Curious: “Why can’t Millennials stay put?” Actually, they can and do, it just takes a bit more to keep them engaged. They want challenges that help them stretch and learn. As the most educated generation ever, they are feverishly curious. In order for a leader to be future-read and nimble in times of change they need be constantly learning, not be stubborn in their knowledge.
Selfless: Yes, in order to be an effective leader, you need to take charge. But what’s often missing in defining effective leadership is the work that happens before and after the charge. A leader is also a coach, a servant, and a valuable asset to the team. Leaders help connect their team to a larger mission in order to inspire great feats, and they make each success about the team, not about themselves. A leader who acts like this truly has followers; one who doesn’t is only exercising temporary power and a flash of influence.
The current brand of leadership is uninspiring and inauthentic for the vast majority of Millennials. Millennials are next up to take the mantle, but are unfortunately faced with a definition that is as foreign as VHS tapes.
In order to make leadership resonate it needs to be framed as an authentic, purpose-driven, and growth opportunity.
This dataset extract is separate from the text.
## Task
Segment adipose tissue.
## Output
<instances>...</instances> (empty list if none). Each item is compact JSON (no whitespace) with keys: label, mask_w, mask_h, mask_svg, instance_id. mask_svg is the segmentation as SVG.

Big paychecks, corner offices, or having the final word don’t cut it anymore. Mainly because these are artifacts closely associated with the dark side of leadership that crowd the headlines. We need to show Millennials how leading others to achieve spectacular things can be one of the most fulfilling adventures one can take. We need to offer a brand of leadership that doesn’t make them lose their humanity in the process.
The leadership crisis has already begun, but will come at full force over the next 2-3 years as Millennials reach an age when first-time leadership roles usually arrive. What will happen when Millennials are unwilling to take those roles, or, even worse, take them but don’t have the support or motivation to do them well?
The idea of “leadership” needs a major reboot. It needs a remix. Shoot, it needs a whole new record label and new arrangements. We need Millennials to see the impact they can have as leaders, and to do that we need a new framework that highlights purpose and humanity more, and flash and hubris less. We need to because we need them now.